--- begin Materials provided ---
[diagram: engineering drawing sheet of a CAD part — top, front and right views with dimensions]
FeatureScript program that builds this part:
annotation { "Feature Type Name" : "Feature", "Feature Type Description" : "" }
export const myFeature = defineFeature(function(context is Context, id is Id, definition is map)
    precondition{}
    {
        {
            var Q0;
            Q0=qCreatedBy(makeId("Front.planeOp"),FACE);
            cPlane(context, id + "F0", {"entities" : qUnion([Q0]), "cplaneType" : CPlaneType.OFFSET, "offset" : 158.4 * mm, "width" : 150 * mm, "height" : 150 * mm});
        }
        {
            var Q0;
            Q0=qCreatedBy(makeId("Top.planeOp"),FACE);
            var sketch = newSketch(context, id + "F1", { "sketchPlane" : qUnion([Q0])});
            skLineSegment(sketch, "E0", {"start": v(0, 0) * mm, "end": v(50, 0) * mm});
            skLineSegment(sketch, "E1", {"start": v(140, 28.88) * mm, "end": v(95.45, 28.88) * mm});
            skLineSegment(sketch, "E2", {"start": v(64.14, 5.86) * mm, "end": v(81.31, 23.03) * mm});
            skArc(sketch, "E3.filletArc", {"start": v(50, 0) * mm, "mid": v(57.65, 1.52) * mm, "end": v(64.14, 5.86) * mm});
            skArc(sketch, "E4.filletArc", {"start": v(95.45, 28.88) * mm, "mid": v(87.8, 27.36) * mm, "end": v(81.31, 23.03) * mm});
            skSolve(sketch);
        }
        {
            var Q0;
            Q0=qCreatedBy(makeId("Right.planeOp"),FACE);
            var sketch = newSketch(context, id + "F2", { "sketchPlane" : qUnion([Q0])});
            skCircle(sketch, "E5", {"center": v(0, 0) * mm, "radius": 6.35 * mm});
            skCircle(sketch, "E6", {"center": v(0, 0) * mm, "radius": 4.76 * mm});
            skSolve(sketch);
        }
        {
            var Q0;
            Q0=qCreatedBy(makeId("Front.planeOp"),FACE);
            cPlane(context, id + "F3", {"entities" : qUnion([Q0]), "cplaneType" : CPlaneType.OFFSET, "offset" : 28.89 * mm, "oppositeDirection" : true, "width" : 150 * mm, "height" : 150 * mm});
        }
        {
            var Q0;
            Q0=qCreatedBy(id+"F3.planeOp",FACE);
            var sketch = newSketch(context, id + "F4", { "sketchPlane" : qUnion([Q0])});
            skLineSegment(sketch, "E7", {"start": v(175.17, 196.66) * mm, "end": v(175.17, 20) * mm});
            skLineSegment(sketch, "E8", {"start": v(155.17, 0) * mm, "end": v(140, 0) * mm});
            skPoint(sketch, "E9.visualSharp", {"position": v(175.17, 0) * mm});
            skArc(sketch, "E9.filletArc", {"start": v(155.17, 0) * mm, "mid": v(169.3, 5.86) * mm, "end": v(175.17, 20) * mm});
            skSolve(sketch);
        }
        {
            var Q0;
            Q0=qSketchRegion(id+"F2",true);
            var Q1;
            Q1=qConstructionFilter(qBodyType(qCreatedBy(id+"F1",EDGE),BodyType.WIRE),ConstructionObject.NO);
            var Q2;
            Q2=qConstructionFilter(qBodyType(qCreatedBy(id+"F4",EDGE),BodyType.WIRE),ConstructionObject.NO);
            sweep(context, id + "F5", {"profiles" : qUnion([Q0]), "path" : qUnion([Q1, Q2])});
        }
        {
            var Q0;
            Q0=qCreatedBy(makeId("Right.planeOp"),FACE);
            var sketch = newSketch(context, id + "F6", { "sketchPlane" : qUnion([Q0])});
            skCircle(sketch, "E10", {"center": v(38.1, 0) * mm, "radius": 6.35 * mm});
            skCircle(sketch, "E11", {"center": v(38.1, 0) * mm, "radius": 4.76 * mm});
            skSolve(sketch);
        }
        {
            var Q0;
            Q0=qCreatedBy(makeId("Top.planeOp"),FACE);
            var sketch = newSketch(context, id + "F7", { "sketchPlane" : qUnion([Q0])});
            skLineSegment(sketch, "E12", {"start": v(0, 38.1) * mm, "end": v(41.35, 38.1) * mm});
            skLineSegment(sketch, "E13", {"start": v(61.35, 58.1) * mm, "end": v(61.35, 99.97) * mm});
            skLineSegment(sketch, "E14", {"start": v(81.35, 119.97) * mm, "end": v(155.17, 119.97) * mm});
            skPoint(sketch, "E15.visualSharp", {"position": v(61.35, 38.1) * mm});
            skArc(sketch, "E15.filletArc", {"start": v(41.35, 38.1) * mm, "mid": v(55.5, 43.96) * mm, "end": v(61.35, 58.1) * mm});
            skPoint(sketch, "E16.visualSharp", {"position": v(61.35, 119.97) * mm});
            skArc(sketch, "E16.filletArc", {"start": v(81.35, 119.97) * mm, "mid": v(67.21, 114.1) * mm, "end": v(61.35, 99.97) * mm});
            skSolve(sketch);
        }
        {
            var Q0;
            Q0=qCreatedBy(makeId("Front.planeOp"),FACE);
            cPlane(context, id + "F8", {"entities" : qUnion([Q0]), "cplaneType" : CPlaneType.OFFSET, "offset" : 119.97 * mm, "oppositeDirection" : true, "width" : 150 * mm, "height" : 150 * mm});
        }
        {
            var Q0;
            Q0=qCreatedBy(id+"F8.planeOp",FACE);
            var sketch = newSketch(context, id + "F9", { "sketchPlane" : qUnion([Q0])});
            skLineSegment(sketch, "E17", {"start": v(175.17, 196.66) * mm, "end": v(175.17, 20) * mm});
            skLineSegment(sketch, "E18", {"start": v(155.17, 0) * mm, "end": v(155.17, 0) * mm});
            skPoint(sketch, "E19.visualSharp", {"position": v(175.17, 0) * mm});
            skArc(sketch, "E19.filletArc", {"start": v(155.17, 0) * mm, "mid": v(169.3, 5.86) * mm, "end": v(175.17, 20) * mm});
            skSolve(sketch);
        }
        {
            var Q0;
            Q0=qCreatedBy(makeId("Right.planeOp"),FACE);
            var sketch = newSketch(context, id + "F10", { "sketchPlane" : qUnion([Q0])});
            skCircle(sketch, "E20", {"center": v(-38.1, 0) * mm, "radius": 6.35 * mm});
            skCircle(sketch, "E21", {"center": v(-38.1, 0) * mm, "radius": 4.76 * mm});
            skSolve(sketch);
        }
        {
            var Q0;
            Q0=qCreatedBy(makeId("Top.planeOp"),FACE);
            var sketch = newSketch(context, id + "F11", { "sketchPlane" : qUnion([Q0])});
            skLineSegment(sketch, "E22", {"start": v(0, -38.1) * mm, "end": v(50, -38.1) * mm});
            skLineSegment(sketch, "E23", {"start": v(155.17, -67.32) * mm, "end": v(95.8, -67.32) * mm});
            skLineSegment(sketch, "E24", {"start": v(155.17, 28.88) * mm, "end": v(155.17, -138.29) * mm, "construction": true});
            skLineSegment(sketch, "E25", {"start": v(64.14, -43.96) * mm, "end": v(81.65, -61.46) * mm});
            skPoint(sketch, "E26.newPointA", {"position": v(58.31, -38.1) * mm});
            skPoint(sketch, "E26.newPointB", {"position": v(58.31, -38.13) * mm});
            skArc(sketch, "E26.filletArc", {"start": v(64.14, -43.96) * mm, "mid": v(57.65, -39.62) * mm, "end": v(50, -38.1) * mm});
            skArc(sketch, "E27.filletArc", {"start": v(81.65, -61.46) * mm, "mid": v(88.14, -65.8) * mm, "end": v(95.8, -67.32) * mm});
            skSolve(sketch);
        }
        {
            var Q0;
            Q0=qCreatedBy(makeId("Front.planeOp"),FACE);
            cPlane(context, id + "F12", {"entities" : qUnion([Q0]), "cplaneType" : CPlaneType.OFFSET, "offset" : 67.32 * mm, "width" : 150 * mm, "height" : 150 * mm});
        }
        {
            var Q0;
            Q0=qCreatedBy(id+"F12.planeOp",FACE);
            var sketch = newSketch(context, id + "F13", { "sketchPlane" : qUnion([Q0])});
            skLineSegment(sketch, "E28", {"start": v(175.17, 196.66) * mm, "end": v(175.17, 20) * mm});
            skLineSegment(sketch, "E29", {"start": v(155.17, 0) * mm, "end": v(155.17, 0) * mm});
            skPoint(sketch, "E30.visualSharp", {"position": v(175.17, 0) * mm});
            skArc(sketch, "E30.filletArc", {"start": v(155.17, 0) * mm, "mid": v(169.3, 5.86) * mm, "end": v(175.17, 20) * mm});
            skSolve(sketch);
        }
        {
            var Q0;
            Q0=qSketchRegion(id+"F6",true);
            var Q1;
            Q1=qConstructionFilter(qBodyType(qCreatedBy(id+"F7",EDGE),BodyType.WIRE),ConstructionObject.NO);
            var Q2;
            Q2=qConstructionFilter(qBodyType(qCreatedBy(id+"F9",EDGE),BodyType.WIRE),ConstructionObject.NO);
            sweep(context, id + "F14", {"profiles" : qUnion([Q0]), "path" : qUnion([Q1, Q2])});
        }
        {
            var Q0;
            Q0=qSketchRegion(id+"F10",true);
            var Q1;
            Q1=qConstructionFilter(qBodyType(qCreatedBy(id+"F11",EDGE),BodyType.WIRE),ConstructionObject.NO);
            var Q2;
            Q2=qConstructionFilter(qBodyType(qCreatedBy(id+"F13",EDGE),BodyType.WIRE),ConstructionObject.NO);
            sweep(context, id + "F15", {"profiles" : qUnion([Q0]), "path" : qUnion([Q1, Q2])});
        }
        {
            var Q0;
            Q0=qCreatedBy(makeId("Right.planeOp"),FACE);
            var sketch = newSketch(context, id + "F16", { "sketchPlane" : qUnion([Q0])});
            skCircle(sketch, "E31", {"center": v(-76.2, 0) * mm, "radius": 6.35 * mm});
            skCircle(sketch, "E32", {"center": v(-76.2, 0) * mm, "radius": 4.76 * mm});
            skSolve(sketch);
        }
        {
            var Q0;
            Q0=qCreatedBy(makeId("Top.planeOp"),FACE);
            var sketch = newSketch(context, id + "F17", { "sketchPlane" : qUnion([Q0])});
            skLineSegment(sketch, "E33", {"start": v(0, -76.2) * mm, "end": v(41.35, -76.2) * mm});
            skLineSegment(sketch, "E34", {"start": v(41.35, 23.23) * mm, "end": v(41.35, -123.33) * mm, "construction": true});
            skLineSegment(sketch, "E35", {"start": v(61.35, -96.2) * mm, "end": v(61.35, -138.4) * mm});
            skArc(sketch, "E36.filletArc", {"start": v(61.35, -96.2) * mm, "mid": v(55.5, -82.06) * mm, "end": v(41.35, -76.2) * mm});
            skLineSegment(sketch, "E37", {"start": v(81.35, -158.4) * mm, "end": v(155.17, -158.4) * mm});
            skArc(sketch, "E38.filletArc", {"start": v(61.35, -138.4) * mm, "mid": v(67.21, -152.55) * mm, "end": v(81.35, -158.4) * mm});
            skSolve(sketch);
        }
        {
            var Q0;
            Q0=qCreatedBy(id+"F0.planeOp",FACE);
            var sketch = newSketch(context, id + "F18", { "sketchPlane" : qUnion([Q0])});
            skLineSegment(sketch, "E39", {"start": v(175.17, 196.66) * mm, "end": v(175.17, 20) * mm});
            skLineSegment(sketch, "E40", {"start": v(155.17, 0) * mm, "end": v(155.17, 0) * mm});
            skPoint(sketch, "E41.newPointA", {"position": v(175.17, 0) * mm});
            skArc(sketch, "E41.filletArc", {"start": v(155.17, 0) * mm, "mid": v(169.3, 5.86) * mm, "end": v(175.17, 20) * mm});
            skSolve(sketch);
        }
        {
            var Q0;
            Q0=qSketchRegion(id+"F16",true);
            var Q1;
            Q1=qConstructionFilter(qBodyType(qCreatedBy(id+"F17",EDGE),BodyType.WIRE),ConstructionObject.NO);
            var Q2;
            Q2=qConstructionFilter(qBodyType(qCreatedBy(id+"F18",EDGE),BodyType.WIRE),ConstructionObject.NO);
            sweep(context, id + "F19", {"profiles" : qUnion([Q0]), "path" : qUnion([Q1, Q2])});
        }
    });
--- end Materials provided ---
• _What you are asked to do_:
How many lines in the material contain the string "newPointA"? Reply with the number alone.

• _Solution_:
2